WORK REQUIRED: Please reproduce each line of the data below as it stands.

DATA SECTION Block Start

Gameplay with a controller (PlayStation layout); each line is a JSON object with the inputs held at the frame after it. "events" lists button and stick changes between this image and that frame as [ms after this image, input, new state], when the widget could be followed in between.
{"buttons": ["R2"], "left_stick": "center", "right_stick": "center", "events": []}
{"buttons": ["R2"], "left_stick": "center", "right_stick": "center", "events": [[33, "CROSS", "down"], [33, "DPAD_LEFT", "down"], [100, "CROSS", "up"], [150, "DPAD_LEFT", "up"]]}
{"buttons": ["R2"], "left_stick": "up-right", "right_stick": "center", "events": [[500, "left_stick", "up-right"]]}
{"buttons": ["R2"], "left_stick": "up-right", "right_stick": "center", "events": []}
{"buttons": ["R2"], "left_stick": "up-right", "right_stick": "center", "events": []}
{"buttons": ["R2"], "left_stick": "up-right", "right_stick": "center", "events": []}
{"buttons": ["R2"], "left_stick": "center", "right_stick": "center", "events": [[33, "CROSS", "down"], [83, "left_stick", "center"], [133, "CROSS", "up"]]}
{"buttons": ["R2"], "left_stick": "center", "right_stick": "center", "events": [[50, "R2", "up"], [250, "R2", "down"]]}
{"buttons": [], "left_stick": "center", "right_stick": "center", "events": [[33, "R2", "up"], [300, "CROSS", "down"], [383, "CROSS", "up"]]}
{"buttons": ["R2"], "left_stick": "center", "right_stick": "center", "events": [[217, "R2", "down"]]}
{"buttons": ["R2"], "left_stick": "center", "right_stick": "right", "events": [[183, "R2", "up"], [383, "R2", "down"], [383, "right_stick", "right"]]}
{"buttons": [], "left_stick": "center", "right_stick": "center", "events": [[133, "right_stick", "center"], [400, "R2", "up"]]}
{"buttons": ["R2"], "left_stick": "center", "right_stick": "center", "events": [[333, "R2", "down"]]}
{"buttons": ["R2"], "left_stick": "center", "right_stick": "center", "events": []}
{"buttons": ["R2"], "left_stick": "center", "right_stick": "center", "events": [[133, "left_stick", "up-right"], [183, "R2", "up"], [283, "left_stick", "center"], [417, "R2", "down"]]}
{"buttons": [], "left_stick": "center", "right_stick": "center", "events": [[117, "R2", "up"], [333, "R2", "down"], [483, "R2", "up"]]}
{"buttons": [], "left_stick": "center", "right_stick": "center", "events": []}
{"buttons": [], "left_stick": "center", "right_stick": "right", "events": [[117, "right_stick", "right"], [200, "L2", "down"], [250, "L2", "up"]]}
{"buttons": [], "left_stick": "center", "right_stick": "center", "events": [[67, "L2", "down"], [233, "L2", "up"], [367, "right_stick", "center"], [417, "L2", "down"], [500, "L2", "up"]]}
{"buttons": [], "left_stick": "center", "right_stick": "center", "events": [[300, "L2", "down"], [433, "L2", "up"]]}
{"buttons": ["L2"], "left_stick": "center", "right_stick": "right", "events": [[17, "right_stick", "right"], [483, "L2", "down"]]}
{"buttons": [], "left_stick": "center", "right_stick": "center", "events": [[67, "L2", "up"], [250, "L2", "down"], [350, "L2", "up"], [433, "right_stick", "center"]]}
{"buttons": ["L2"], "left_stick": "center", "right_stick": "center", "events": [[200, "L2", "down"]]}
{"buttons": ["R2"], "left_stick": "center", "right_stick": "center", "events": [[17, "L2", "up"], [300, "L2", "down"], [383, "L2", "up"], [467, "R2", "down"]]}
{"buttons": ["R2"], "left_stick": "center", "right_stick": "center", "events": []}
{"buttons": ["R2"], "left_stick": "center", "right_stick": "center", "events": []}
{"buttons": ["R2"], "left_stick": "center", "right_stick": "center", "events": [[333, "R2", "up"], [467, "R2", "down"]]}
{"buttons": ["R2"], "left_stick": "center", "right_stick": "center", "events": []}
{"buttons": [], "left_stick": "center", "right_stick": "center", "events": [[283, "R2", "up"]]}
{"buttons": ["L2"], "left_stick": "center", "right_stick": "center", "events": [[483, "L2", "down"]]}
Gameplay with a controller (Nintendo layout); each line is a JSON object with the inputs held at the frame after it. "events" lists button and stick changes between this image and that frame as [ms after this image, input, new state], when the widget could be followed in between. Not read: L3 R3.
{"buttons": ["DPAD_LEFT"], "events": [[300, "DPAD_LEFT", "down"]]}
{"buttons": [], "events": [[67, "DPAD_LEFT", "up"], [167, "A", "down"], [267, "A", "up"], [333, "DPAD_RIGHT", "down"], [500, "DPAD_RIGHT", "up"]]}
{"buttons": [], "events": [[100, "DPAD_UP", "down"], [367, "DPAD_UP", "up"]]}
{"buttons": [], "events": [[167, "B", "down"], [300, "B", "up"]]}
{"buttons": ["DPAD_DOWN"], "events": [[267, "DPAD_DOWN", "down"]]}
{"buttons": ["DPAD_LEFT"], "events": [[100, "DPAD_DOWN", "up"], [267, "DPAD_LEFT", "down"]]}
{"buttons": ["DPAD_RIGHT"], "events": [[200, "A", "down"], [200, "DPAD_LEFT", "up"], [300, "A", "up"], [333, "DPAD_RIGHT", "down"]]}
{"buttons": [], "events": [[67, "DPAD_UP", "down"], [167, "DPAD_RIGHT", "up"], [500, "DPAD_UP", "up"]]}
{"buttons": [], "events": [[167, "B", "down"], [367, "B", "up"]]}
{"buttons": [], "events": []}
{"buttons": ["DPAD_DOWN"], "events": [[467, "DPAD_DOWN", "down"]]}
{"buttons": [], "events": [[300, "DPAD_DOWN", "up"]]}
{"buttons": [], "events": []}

DATA SECTION Block End

THE COMPLETED TASK:
Gameplay with a controller (PlayStation layout); each line is a JSON object with the inputs held at the frame after it. "events" lists button and stick changes between this image and that frame as [ms after this image, input, new state], when the widget could be followed in between.
{"buttons": ["R2"], "left_stick": "center", "right_stick": "center", "events": []}
{"buttons": ["R2"], "left_stick": "center", "right_stick": "center", "events": [[33, "CROSS", "down"], [33, "DPAD_LEFT", "down"], [100, "CROSS", "up"], [150, "DPAD_LEFT", "up"]]}
{"buttons": ["R2"], "left_stick": "up-right", "right_stick": "center", "events": [[500, "left_stick", "up-right"]]}
{"buttons": ["R2"], "left_stick": "up-right", "right_stick": "center", "events": []}
{"buttons": ["R2"], "left_stick": "up-right", "right_stick": "center", "events": []}
{"buttons": ["R2"], "left_stick": "up-right", "right_stick": "center", "events": []}
{"buttons": ["R2"], "left_stick": "center", "right_stick": "center", "events": [[33, "CROSS", "down"], [83, "left_stick", "center"], [133, "CROSS", "up"]]}
{"buttons": ["R2"], "left_stick": "center", "right_stick": "center", "events": [[50, "R2", "up"], [250, "R2", "down"]]}
{"buttons": [], "left_stick": "center", "right_stick": "center", "events": [[33, "R2", "up"], [300, "CROSS", "down"], [383, "CROSS", "up"]]}
{"buttons": ["R2"], "left_stick": "center", "right_stick": "center", "events": [[217, "R2", "down"]]}
{"buttons": ["R2"], "left_stick": "center", "right_stick": "right", "events": [[183, "R2", "up"], [383, "R2", "down"], [383, "right_stick", "right"]]}
{"buttons": [], "left_stick": "center", "right_stick": "center", "events": [[133, "right_stick", "center"], [400, "R2", "up"]]}
{"buttons": ["R2"], "left_stick": "center", "right_stick": "center", "events": [[333, "R2", "down"]]}
{"buttons": ["R2"], "left_stick": "center", "right_stick": "center", "events": []}
{"buttons": ["R2"], "left_stick": "center", "right_stick": "center", "events": [[133, "left_stick", "up-right"], [183, "R2", "up"], [283, "left_stick", "center"], [417, "R2", "down"]]}
{"buttons": [], "left_stick": "center", "right_stick": "center", "events": [[117, "R2", "up"], [333, "R2", "down"], [483, "R2", "up"]]}
{"buttons": [], "left_stick": "center", "right_stick": "center", "events": []}
{"buttons": [], "left_stick": "center", "right_stick": "right", "events": [[117, "right_stick", "right"], [200, "L2", "down"], [250, "L2", "up"]]}
{"buttons": [], "left_stick": "center", "right_stick": "center", "events": [[67, "L2", "down"], [233, "L2", "up"], [367, "right_stick", "center"], [417, "L2", "down"], [500, "L2", "up"]]}
{"buttons": [], "left_stick": "center", "right_stick": "center", "events": [[300, "L2", "down"], [433, "L2", "up"]]}
{"buttons": ["L2"], "left_stick": "center", "right_stick": "right", "events": [[17, "right_stick", "right"], [483, "L2", "down"]]}
{"buttons": [], "left_stick": "center", "right_stick": "center", "events": [[67, "L2", "up"], [250, "L2", "down"], [350, "L2", "up"], [433, "right_stick", "center"]]}
{"buttons": ["L2"], "left_stick": "center", "right_stick": "center", "events": [[200, "L2", "down"]]}
{"buttons": ["R2"], "left_stick": "center", "right_stick": "center", "events": [[17, "L2", "up"], [300, "L2", "down"], [383, "L2", "up"], [467, "R2", "down"]]}
{"buttons": ["R2"], "left_stick": "center", "right_stick": "center", "events": []}
{"buttons": ["R2"], "left_stick": "center", "right_stick": "center", "events": []}
{"buttons": ["R2"], "left_stick": "center", "right_stick": "center", "events": [[333, "R2", "up"], [467, "R2", "down"]]}
{"buttons": ["R2"], "left_stick": "center", "right_stick": "center", "events": []}
{"buttons": [], "left_stick": "center", "right_stick": "center", "events": [[283, "R2", "up"]]}
{"buttons": ["L2"], "left_stick": "center", "right_stick": "center", "events": [[483, "L2", "down"]]}
Gameplay with a controller (Nintendo layout); each line is a JSON object with the inputs held at the frame after it. "events" lists button and stick changes between this image and that frame as [ms after this image, input, new state], when the widget could be followed in between. Not read: L3 R3.
{"buttons": ["DPAD_LEFT"], "events": [[300, "DPAD_LEFT", "down"]]}
{"buttons": [], "events": [[67, "DPAD_LEFT", "up"], [167, "A", "down"], [267, "A", "up"], [333, "DPAD_RIGHT", "down"], [500, "DPAD_RIGHT", "up"]]}
{"buttons": [], "events": [[100, "DPAD_UP", "down"], [367, "DPAD_UP", "up"]]}
{"buttons": [], "events": [[167, "B", "down"], [300, "B", "up"]]}
{"buttons": ["DPAD_DOWN"], "events": [[267, "DPAD_DOWN", "down"]]}
{"buttons": ["DPAD_LEFT"], "events": [[100, "DPAD_DOWN", "up"], [267, "DPAD_LEFT", "down"]]}
{"buttons": ["DPAD_RIGHT"], "events": [[200, "A", "down"], [200, "DPAD_LEFT", "up"], [300, "A", "up"], [333, "DPAD_RIGHT", "down"]]}
{"buttons": [], "events": [[67, "DPAD_UP", "down"], [167, "DPAD_RIGHT", "up"], [500, "DPAD_UP", "up"]]}
{"buttons": [], "events": [[167, "B", "down"], [367, "B", "up"]]}
{"buttons": [], "events": []}
{"buttons": ["DPAD_DOWN"], "events": [[467, "DPAD_DOWN", "down"]]}
{"buttons": [], "events": [[300, "DPAD_DOWN", "up"]]}
{"buttons": [], "events": []}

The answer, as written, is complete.